# DesktopBSD is back



## TeknoUnix (Mar 12, 2013)

Hello all,

Just wanted to let everyone know that the DesktopBSD website is back online, and we are trying to jumpstart the project again.

The forums are also working, so please register and let us know your ideas.  Developers and users are welcome.

P.S. Hope this is OK to post in the Off Topic section, since there is a big following for DesktopBSD among FreeBSD users.


----------



## sk8harddiefast (Mar 12, 2013)

Î¤his is great news!
There is no problem to discuss any OS here. Just you can't solve other OS problems except FreeBSD.


----------



## bsduser35325 (Mar 12, 2013)

Links are missing on the left.


----------



## vermaden (Mar 12, 2013)

TeknoUnix said:
			
		

> we are trying to jumpstart the project again.

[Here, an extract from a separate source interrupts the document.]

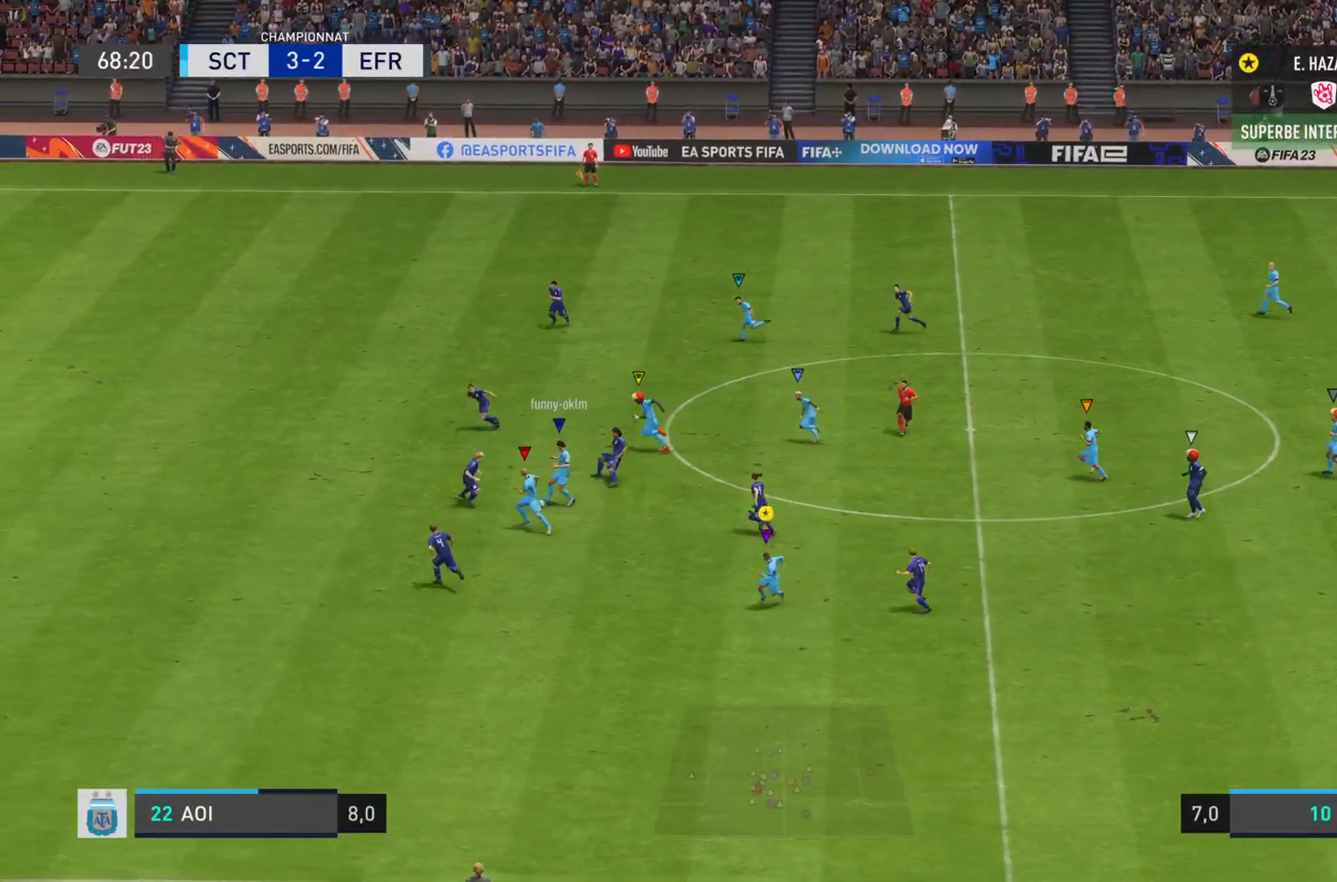
{"buttons": ["R2"], "left_stick": "down", "right_stick": "center", "events": [[251, "right_stick", "center"], [334, "left_stick", "down"]]}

Why not join PC-BSD or GhostBSD?


----------



## taz (Mar 13, 2013)

I have always wondered why DesktopBSD and PC-BSD have not "merged" into one project. They seem to be two exactly the same ideas except for package management I guess.

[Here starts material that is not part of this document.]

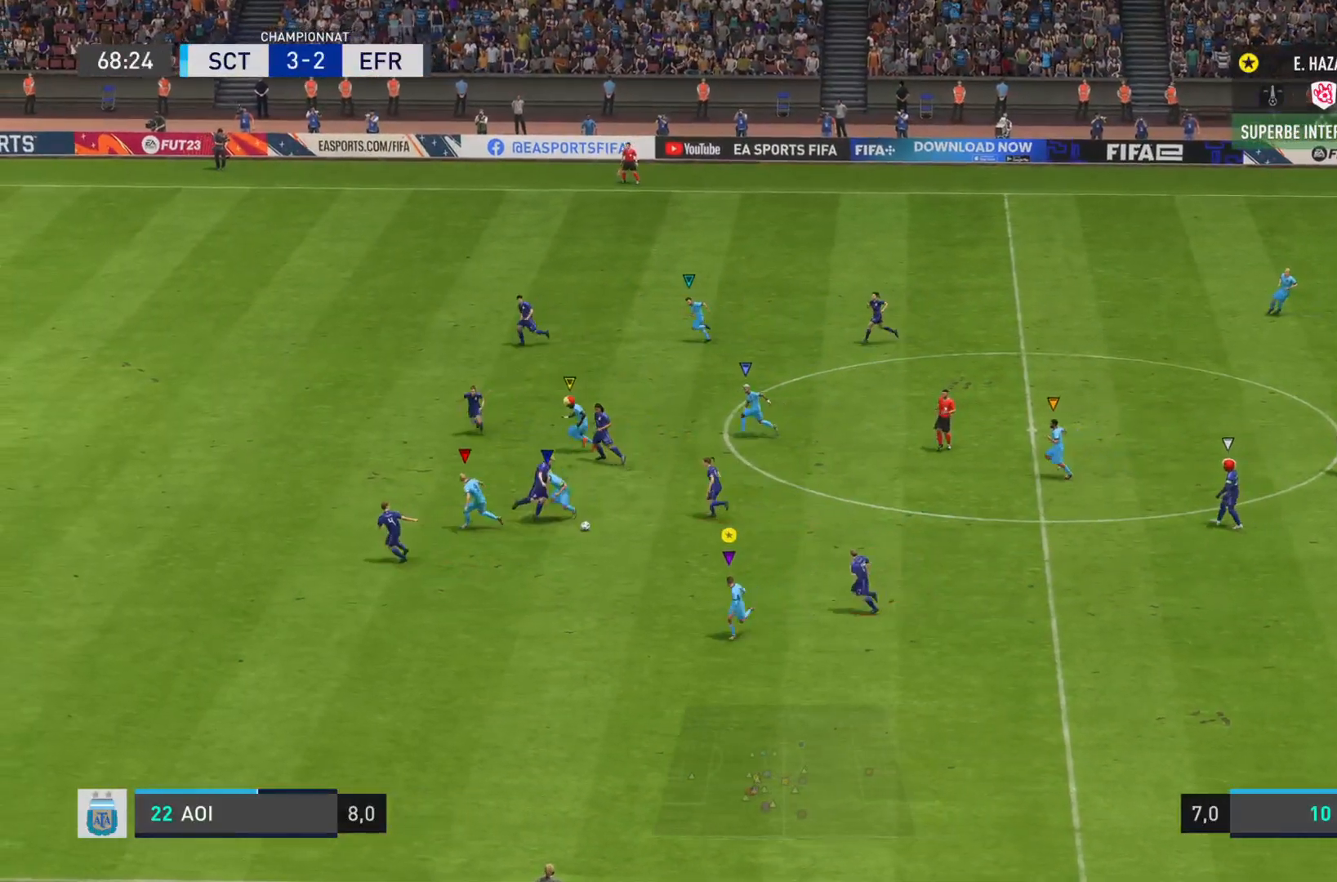
{"buttons": [], "left_stick": "down-right", "right_stick": "center", "events": [[450, "left_stick", "down-right"], [484, "R2", "up"]]}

Since PC-BSD is no longer KDE specific and (currently) is the most mature "FreeBSD desktop" project it just seems that much more could be accomplished if developers from DesktopBSD and GhostBSD would focus on PC-BSD project rather than "reinventing the wheel".

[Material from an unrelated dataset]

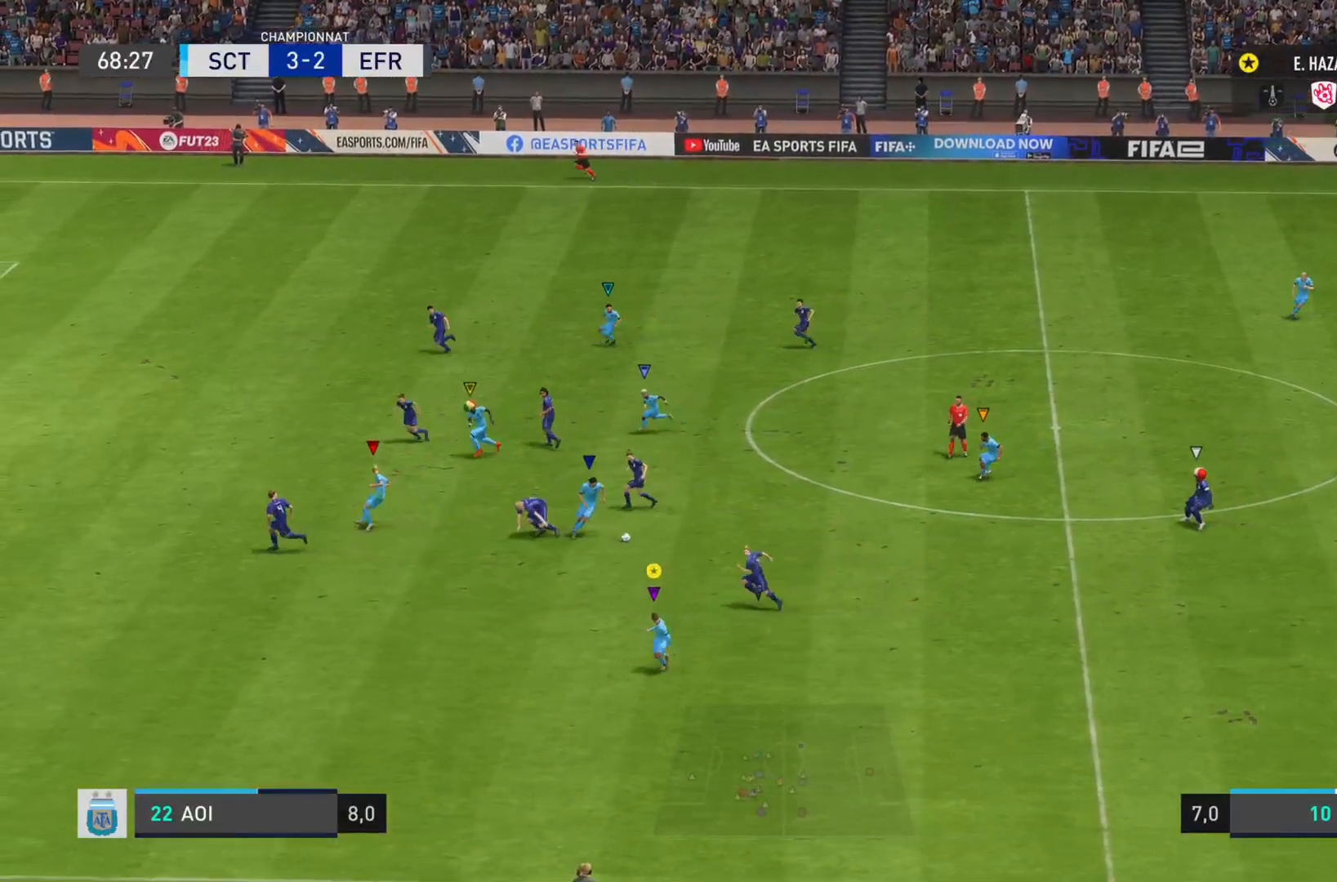
{"buttons": ["R2"], "left_stick": "down", "right_stick": "center", "events": [[101, "R2", "down"], [184, "right_stick", "down-right"], [451, "left_stick", "down"], [501, "right_stick", "center"]]}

Anyway it's just a thought that passed through my mind when I read this post but otherwise it's a great news!


----------



## ananm1 (Mar 13, 2013)

Anan-BSD anyone? For Tablet computers?


----------



## sk8harddiefast (Mar 13, 2013)

I installed only once DesktopBSD in my life. The only I remember is that is was extremely fast on install!


----------